La reclamación del pago de los derechos de autor es tan legítima como lo es la de cualquier trabajador, dependiente o autónomo, por el pago de su salario. A nadie se le ocurriría pedirle a un albañil, fontanero, obrero fabril, administrativo, maestro o profesor, etc., que trabaje gratis, por amor al pueblo, al arte o a la cultura. Sin embargo, sí se exige a los autores –escritores, traductores, etc.- que renuncien a sus derechos patrimoniales en nombre de una supuesta gratuidad de la cultura o de las posibilidades de trasmisión que brinda internet. Tal gratuidad no existe, por la sencilla razón de que no vivimos en una sociedad comunista, socialista ni tampoco autogestionaria. El autor no es un ente espiritual que vive del aire, sino un individuo con las mismas necesidades vitales que los demás, cuya vocación/profesión lo integra en la industria editorial. Esto es, en un sector importante del sistema productivo que representa un alto valor del PIB y que es el encargado de la explotación mercantil de la obra.

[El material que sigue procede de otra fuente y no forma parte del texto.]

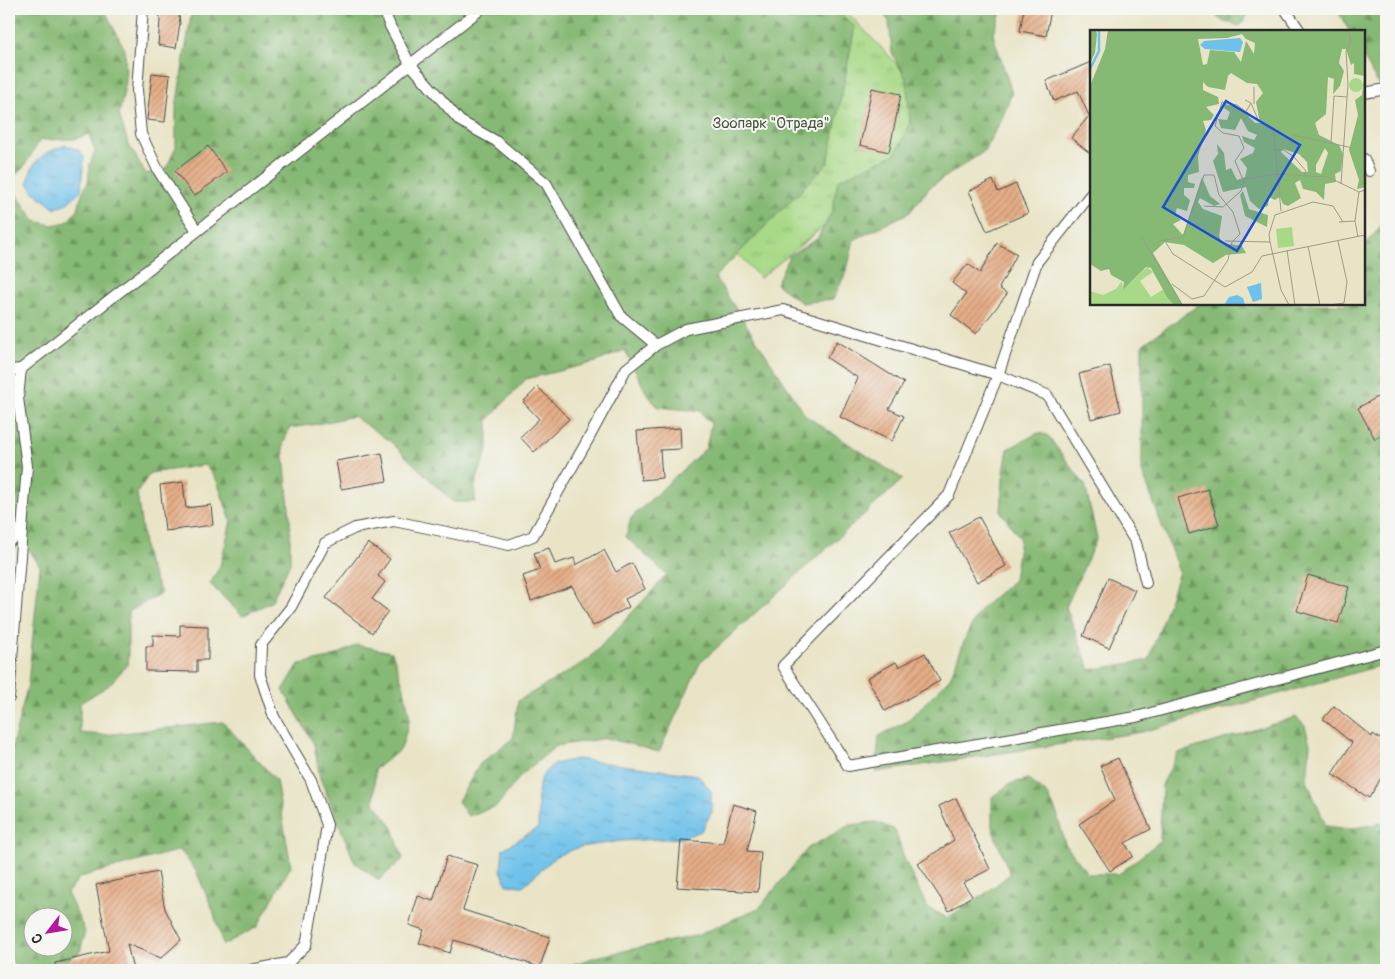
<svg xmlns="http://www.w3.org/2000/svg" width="1395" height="979" font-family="Pangolin,sans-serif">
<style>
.grass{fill:url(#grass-tufts);stroke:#6a8259}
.forest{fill:url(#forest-firs);stroke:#587250;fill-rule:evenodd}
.water{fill:url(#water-ripples);stroke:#4c768a}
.building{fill:url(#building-hatch)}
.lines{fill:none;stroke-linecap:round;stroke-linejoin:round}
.service-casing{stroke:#484742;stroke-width:12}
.service{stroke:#fff;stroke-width:10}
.labels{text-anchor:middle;stroke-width:4;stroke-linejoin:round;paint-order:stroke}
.park-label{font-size:15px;fill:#4a5642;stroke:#f6f6f2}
.inset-river{fill:none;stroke:#6dc1ea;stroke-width:2.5}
.inset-road{fill:none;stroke:#9d9a88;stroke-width:1}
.view{fill:#1d4ed8;fill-opacity:0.15;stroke:#1d4ed8;stroke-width:2.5}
.inset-edge{fill:none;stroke:#2b2b2b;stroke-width:2.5}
</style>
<defs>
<pattern id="grass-tufts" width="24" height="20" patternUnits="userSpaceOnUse" patternTransform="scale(1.25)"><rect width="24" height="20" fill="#a8d987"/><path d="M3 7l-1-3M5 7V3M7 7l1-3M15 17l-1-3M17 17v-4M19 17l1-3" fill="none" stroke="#91ba75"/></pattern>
<pattern id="forest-firs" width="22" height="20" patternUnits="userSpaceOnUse" patternTransform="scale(1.25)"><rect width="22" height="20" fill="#86b974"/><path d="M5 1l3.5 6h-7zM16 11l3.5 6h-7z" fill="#6e975f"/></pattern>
<pattern id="water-ripples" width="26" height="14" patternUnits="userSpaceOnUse" patternTransform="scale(1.25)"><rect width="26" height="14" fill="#6dc1ea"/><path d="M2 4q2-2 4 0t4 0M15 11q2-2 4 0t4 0" fill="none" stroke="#5a9dbe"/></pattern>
<pattern id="building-hatch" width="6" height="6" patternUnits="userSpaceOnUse" patternTransform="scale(1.25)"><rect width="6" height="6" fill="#e6ae88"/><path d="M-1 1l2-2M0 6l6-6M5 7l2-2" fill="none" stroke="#bb8e6f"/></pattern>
</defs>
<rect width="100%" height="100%" fill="#f6f6f2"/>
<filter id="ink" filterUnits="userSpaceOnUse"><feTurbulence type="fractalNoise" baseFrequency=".02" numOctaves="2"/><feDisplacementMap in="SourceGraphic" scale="10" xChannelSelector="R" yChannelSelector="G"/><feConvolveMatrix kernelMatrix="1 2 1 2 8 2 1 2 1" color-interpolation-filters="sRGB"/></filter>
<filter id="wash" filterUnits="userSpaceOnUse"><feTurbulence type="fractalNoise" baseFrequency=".0096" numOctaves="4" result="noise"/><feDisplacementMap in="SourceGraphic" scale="20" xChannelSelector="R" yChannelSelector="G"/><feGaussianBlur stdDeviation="1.12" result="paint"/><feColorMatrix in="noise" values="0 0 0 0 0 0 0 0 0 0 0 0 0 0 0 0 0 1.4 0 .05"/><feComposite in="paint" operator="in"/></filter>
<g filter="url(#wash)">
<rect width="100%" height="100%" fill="#e9e4c6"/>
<polygon class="grass" points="721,9 844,9 918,86 900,165 760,278 612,119"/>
<g class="forest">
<path d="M 9,9 L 104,9 L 125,50 L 126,81 L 119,115 L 128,143 L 146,174 L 166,169 L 176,147 L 176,108 L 192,9 L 835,9 L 855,27 L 828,163 L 715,277 L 806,416 L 903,479 L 700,663 L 659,752 L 607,738 L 556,746 L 521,775 L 497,806 L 468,816 L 458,801 L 480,764 L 513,738 L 518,701 L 588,660 L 667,575 L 626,537 L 631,518 L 706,448 L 711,424 L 700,411 L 658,407 L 647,394 L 625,350 L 596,362 L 526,379 L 488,420 L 488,448 L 475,485 L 475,502 L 453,502 L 391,442 L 353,416 L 318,424 L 289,428 L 283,445 L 290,519 L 290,564 L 271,602 L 242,616 L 210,584 L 220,566 L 231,521 L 217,481 L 205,465 L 150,473 L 137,493 L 146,559 L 161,593 L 128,612 L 128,664 L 108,686 L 80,703 L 80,733 L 103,735 L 223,722 L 276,780 L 291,866 L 257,927 L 223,945 L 213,910 L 196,871 L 180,850 L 80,877 L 67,893 L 85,931 L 80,952 L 51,970 L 16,970 L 9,951 L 9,759 L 28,684 L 40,566 L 9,520 ZM 89,134 L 95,151 L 90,164 L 88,182 L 82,193 L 78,209 L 67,222 L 52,225 L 35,221 L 17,195 L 11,179 L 23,168 L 40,140 L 75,139 ZM 32,916 L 62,916 L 62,946 L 32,946 Z"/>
<polygon points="880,9 1002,9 993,35 1012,93 1000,123 983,152 930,187 910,212 854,240 847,270 833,299 802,303 776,284 789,256 817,239 832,212 838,180 895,154 910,125 907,81 892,53 889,21"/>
<polygon points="1207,9 1252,9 1240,26 1224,22"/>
<polygon points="1337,9 1386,9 1386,100 1364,58 1364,31 1349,31"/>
<polygon points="1386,219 1386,664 1142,732 876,772 879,736 906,722 950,678 967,634 980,610 1014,580 1020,538 1001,512 1003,478 1008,449 1038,433 1047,435 1085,485 1097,538 1066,607 1090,670 1149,660 1179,572 1142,471 1142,345 1200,304 1364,304 1364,247"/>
<polygon points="357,645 392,652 404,688 410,719 401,749 375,769 374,802 393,828 403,859 379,880 355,863 320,778 314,744 283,690 299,664 330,658"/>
<polygon points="1296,717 1305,726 1310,744 1307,781 1326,826 1350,829 1386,822 1386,970 555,970 596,957 699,935 760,907 808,848 850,825 876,822 895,830 905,861 927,907 947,918 985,894 1010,874 992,828 992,797 1010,784 1028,779 1048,795 1057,814 1065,844 1088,874 1119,874 1160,841 1162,785 1178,753"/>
</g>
<g class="water">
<path d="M 66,145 L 79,150 L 84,157 L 81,190 L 69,202 L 55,209 L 35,193 L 28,183 C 32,158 44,153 66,145 Z"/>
<path d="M 577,759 L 698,775 L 711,791 L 712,812 L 701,831 L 682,838 L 621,841 L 580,847 L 556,856 L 523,886 L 507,885 L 501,870 L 503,849 L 538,828 C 540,807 531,779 553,765 C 559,762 570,761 577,759 Z"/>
</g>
<g id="blocks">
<g class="building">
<polygon points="159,9 178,9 180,23 176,48 158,45 160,21"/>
<polygon points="1024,9 1051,9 1046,36 1020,31"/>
<polygon points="1091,62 1091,154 1071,138 1089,116 1078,91 1054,101 1046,81"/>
<polygon points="152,73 170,75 165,122 147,120"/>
<polygon points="872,88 901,94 889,152 860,145"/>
<polygon points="208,146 227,172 194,196 175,171"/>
<polygon points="993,180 998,192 1016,184 1028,213 987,231 969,191"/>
<polygon points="997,243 1017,254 999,288 1007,294 976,334 951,315 966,294 952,283 968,264 980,273"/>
<polygon points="837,341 904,383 889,409 904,416 892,441 840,417 858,378 827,358"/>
<polygon points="1110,366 1121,411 1091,419 1079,374"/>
<polygon points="538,387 569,419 534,452 520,437 539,419 523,402"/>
<polygon points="1386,392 1386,432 1375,439 1358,408"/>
<polygon points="680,428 681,449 660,450 662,478 641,480 637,431"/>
<polygon points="382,453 387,481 341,489 336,461"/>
<polygon points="183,482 186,508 211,505 213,525 165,531 160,485"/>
<polygon points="1208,489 1219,525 1189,534 1178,498"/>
<polygon points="979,517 1006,566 977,582 949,533"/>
<polygon points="368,543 390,559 378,576 385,582 372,599 388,611 372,633 326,598"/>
<polygon points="549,548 555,564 574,558 576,565 604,550 616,572 632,563 645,589 625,599 629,607 593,626 572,586 531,601 523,576 540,570 534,553"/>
<polygon points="1308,575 1349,587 1338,623 1297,611"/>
<polygon points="1108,578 1135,590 1109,648 1083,636"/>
<polygon points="180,625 208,626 208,660 197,660 197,672 146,671 146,646 153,646 153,635 180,636"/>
<polygon points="925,653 940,681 885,711 867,678 896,662 899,667"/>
<polygon points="1334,706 1372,737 1373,734 1386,743 1386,770 1369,798 1332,774 1352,743 1323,719"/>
<polygon points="1118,758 1151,829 1125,843 1133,856 1110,871 1079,824 1115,800 1100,766"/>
<polygon points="956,798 990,869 963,883 972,896 949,911 918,864 954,840 939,806"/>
<polygon points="733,804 757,811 747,851 761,852 758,892 677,887 681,840 723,843"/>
<polygon points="447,856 478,865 463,910 550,937 540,967 454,940 450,953 419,943 424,930 409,925 418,896 433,901"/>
<polygon points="158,872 165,909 181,940 161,958 127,944 133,970 55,970 55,963 109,951 96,885"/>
</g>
</g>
</g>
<g filter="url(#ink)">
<use href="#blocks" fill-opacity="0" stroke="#484742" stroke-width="1"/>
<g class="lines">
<g class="service-casing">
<g id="service">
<polyline points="143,9 137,90 141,134 158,170 197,231"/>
<polyline points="383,9 390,26 410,64 460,121 496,141 546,183 621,316 656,345"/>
<polyline points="1285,9 1300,31"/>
<polyline points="1364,93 1386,89"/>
<polyline points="1364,159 1369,171"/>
<polyline points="1091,194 1037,262 998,375 949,495 783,666 848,766 1136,717 1386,650"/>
<polyline points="9,370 21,369 481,9"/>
<polyline points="9,542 22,527"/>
<polyline points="9,698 27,466 18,398 21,369"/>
<polyline points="251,970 288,963 306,945 318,880 327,825 311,780 274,717 260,675 261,645 291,607 325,543 355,528 394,521 509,545 533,536 590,436 626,369 656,345 686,329 783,310 998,375 1047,395 1136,543 1146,583"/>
</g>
</g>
<use href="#service" class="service"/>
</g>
</g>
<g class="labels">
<g class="park-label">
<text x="771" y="128">Зоопарк "Отрада"</text>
</g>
</g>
<g transform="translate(1090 30)">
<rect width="275" height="275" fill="#e9e4c6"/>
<path d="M 57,237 L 63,242 L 50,251 L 61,267 L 74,259 L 84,275 L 0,275 L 0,261 L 13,265 L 26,259 L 32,251 L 33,260 Z" fill="#a8d987"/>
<path d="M 0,0 L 6,0 L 7,4 L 5,23 L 0,33 ZM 18,0 L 275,0 L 275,157 L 267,159 L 269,150 L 259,120 L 268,85 L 265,70 L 272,65 L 274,46 L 264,44 L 264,33 L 261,35 L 256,19 L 252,19 L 249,33 L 254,41 L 250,56 L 243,64 L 244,49 L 238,47 L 236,84 L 225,93 L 229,105 L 249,115 L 253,124 L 251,141 L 245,144 L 246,152 L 235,154 L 234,170 L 226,162 L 213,159 L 210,150 L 205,153 L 211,168 L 198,176 L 193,174 L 190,167 L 185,170 L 179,167 L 178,176 L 169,179 L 160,171 L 156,157 L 133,162 L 123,131 L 128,124 L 127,114 L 134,123 L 136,140 L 141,138 L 147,150 L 155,147 L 157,138 L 150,129 L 163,123 L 165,118 L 154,112 L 152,106 L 164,110 L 167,105 L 158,101 L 151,88 L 145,100 L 131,98 L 128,89 L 137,90 L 140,82 L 134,78 L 135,74 L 149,77 L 165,93 L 170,93 L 166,72 L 173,63 L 167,54 L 157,53 L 141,43 L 138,46 L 135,60 L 118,57 L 113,52 L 113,60 L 128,67 L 129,74 L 116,77 L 124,85 L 121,90 L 113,91 L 116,100 L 108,126 L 109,142 L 98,145 L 98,152 L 105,154 L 104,158 L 94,158 L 94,165 L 100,170 L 97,181 L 87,178 L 85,185 L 91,190 L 83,194 L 93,205 L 112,147 L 120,166 L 130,174 L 124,176 L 110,168 L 108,172 L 113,179 L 132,186 L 129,206 L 132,213 L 152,216 L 156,223 L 136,225 L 123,233 L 94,215 L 75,212 L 63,223 L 93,275 L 84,275 L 77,267 L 61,238 L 56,237 L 33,260 L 34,252 L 21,245 L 19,239 L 11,241 L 0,234 L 0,56 L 15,19 ZM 152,4 L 156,9 L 165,13 L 164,24 L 156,11 L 151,32 L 144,22 L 120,20 L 117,34 L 113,35 L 108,9 L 137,8 ZM 235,118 L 238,123 L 231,144 L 226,142 L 226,135 ZM 193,119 L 209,124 L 217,132 L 218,142 L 212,142 L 191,122 ZM 153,161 L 159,179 L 178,185 L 177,197 L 155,186 L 150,165 Z" fill="#86b974" fill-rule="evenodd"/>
<path d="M259 55a7 7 0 1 1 14 0a7 7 0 1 1-14 0ZM 202,197 L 204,216 L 188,218 L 186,199 Z" fill="#a8d987"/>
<path d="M 150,8 L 153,12 L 150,22 L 115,19 L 110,15 L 114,11 ZM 171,253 L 172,269 L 163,272 L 157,257 ZM 147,265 L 153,268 L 155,275 L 134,275 L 139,267 Z" fill="#6dc1ea"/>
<path class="inset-river" d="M 0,39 L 9,21 L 9,0"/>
<path class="inset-road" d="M 164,57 L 164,74M 161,73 L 169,92M 155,83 L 161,73 L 155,70M 183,96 L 191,181M 203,105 L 263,118M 241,113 L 244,66 L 257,67M 184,120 L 194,120 L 204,127 L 216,141 L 214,147M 154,149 L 187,144 L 238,147 L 269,162M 251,154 L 258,54 L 256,21 L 261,12 L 260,4 L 254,0M 114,176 L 133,177 L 151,161 L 154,152 L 145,131 L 154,118 L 149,106 L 133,103 L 125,96 L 132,72 L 147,75 L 181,100M 249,192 L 265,191M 51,206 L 92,275M 268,207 L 265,191 L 269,162 L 275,160M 73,208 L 83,224 L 135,257 L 162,242 L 172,226 L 275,205M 70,211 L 93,207 L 114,145 L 124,145 L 129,165 L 143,182 L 150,204 L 142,212 L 138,230 L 114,266 L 102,269 L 82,254M 135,211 L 180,212M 218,216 L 230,275M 197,220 L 205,275M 199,275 L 191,260 L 180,212 L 179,204 L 185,185 L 223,172 L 243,176 L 253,192M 240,275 L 254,273 L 257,252 L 248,211"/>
<path class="view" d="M 136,71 L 210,115 L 147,221 L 73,177 Z"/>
<rect width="275" height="275" class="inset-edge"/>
</g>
<rect width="1395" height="979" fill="none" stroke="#f6f6f2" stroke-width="30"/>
<g transform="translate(48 932) rotate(239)"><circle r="24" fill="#f6f6f2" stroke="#a5a5a2"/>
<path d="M0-4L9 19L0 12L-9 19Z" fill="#b5179e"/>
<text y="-8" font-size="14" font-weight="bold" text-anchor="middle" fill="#2b2b2b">С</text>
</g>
</svg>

Por otra parte, los intelectuales, como se argumenta falazmente, no pretenden «apropiarse» de la cultura, porque ésta es por naturaleza un producto social y por tanto inherente a la comunidad que la genera; tampoco es cierto que los intelectuales pretendan mejorar la calidad de sus obras mediante el copyright, porque éste, en tanto conjunto de normas y reglas que regulan los derechos morales y patrimoniales de una obra, no está vinculado a la calidad de la misma sino a su propiedad. Nadie se animaría a decir que la fertilidad de la tierra depende de su registro catastral.

Las virulentas campañas contra el pago de los derechos de autor, focalizadas en el descrédito de las organizaciones de gestión de tales derechos, no se sustentan en principios filosóficos o ideológicos serios, ni siquiera en argumentos racionales. Quienes defienden a ultranza la gratuidad cultural y fomentan la apropiación indebida de las obras protegidas son portavoces útiles de sociólogos de moda, como Joost Smiers, o intérpretes  de la llamada generación ni-ni, es decir, la de aquellos que ni estudian ni trabajan. Por no decir, de los nuevos jeques de la comunicación global, es decir, las plataformas o servidores digitales.